When the word "DİYA" appears in a line of the data below, list that line.

(Dataset records begins)

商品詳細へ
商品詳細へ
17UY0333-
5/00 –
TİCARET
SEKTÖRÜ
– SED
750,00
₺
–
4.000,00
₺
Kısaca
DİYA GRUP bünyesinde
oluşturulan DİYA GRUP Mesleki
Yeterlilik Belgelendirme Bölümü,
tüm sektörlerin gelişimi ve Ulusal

(Dataset records ends)

→ Answer section
DİYA GRUP bünyesinde
oluşturulan DİYA GRUP Mesleki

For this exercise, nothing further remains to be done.